*Exercise tasks*:
**A.** In the article on the Savoy Denver, rewrite the paragraph that begins "Permits dragged on for years" as a short bulleted list that keeps its main facts.
**B.** From the article on the Savoy Denver, retype everything from "And yeah, about" down to "a warm glow." without changing a word.

*Document excerpt*:
Making Space: The High Price of Holding Space
November 6, 2025
time
Min read time

Editor's Note on the "Making Space" series:
Whenever I think about our BSF Resident Storytellers taking on Space, I hear this internal whisper, Space is the place. I even tried to pitch it as a sort of branding phrase. Didn’t fly. The good news is our writers have been talking with local creatives about the nagging challenges of space and affordability in Denver. The better news is they’ve also been learning about the head and heart spaces created by mindfully built and shared places.
And yeah, about that phrase: It’s the title of a 1974 Afrofuturist film featuring the jazz musician Sun Ra and his Arkestra. There’s something poetic in that. For the future of the arts, its makers and partakers, spaces really are the places. — L. Kennedy.
On a quiet stretch of Arapahoe Street, just south of the bustle of the breweries and live music venues on Larimer Street, the second floor of a Victorian brick building opens into a sleek ballroom. High ceilings, wooden floors and a rustic bar give the historic Savoy Denver’s upstairs space a warm glow.
But beneath that shine flickers a shadow of financial responsibilities that would make most artists shudder. Meghan Frank and Boris “Buba” Basishvili opened the space in late 2021.
From the start, the couple envisioned a financial model where ground-floor tenants and rentals would subsidize affordable upstairs performance space for their company, Theatre Artibus, and other local performance groups, but so far, the math hasn’t penciled out. When asked what it means to own a venue in Denver today, Basishvili didn’t hold back.
“Are we talking marketing or the reality of owning a space?” the Georgia-born artist asked. “Because those are two different things. The city makes no distinction between commercial and arts spaces, and that makes it really hard for us to survive.”
His frustration wasn’t theoretical—it surfaced at every stage of trying to turn the Savoy into the theatrical playground of his and Frank’s dreams. As the wife-and-husband team walked me through their story, the mounting costs of ownership revealed just how punishing it can be to be proprietors of a cultural space in Denver in the 2020s.
“We bought the building in 2018 and thought we’d be under construction in six months,” Frank recalled. “It literally took us three and a half years just to break ground.”
Permits dragged on for years. Being a historic building restricted the remodel and the couple was ultimately forced to hire an expeditor to navigate endless red tape. “We put a lot more than we anticipated into renovations—about as much as buying the building again,” Frank said.
The costs of keeping it running continue to mount. The annual property tax bill alone runs between $60,000 and $70,000. “It’s really, really convenient to have that space,” Frank admitted, “but it’s not necessarily very financially viable or sustainable.”
A Blessing and a Curse
Built in 1889 in the historic Curtis Park neighborhood, the space’s upstairs ballroom has seen Danish choirs, fraternal lodges and for decades, it was the Rodelle Vanilla Factory. Frank’s family — long-time Denverites — purchased the building with the hope of preserving its legacy as a cultural space.

*Data*:
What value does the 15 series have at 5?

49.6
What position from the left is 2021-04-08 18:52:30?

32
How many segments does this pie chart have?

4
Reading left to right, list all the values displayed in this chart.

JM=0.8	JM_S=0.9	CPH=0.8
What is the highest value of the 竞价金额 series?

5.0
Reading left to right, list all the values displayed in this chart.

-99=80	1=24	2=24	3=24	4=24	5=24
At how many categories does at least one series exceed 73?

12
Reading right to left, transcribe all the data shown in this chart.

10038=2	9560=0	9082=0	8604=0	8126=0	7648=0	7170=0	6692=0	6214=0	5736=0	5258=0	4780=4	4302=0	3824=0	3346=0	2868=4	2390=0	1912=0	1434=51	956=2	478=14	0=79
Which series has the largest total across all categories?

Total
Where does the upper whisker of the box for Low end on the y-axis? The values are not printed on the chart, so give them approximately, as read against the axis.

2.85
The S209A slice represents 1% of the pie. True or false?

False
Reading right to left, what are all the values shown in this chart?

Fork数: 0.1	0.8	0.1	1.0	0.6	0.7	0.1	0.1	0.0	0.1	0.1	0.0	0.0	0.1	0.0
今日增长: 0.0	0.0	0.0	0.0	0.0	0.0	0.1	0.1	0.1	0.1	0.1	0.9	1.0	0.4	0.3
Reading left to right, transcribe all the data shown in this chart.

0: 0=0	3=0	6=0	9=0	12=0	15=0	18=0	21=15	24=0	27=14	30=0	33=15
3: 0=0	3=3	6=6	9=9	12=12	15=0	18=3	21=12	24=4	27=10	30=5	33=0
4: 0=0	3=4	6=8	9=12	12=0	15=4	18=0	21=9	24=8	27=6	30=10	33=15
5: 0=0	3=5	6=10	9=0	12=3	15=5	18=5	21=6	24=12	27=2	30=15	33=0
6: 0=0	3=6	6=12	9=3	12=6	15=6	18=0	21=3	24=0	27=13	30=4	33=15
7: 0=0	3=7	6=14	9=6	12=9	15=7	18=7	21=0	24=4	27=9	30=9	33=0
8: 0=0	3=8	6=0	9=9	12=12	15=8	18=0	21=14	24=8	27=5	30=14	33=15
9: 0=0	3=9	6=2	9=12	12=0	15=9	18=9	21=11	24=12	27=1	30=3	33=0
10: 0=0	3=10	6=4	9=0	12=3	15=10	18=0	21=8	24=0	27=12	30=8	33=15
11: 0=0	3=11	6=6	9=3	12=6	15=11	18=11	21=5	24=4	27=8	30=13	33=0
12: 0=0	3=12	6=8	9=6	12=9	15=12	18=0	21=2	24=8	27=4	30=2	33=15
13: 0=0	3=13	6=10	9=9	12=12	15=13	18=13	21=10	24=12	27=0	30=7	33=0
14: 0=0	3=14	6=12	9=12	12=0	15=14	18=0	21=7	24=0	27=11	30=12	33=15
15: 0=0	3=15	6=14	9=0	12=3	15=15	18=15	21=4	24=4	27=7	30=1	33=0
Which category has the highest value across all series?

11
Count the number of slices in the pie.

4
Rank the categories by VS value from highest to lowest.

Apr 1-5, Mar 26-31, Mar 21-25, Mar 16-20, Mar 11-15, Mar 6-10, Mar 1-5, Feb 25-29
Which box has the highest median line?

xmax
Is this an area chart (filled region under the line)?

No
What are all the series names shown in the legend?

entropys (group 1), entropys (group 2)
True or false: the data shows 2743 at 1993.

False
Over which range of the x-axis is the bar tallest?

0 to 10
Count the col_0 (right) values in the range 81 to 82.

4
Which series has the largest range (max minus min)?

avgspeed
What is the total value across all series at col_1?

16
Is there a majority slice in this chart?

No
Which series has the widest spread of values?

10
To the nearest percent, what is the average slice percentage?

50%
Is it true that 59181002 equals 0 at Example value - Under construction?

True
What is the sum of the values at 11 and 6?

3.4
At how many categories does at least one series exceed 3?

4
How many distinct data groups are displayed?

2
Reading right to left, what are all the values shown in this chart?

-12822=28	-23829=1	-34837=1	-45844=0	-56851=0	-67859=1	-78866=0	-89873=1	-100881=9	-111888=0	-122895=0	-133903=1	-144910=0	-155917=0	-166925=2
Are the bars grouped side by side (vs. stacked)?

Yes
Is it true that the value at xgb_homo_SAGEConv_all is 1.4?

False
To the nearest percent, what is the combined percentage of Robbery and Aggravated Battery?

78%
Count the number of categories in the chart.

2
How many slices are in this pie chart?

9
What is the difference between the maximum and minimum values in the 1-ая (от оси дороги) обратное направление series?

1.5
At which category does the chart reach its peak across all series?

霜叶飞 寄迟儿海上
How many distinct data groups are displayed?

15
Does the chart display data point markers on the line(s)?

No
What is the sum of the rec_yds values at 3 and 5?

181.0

*Per-task answers*:
**A.**
- Permits took years.
- Because the building is historic, the remodel was restricted.
- The couple had to hire an expeditor to get through the red tape.
- Renovations cost far more than planned, about as much as buying the building again.

**B.**
And yeah, about that phrase: It’s the title of a 1974 Afrofuturist film featuring the jazz musician Sun Ra and his Arkestra. There’s something poetic in that. For the future of the arts, its makers and partakers, spaces really are the places. — L. Kennedy.
On a quiet stretch of Arapahoe Street, just south of the bustle of the breweries and live music venues on Larimer Street, the second floor of a Victorian brick building opens into a sleek ballroom. High ceilings, wooden floors and a rustic bar give the historic Savoy Denver’s upstairs space a warm glow.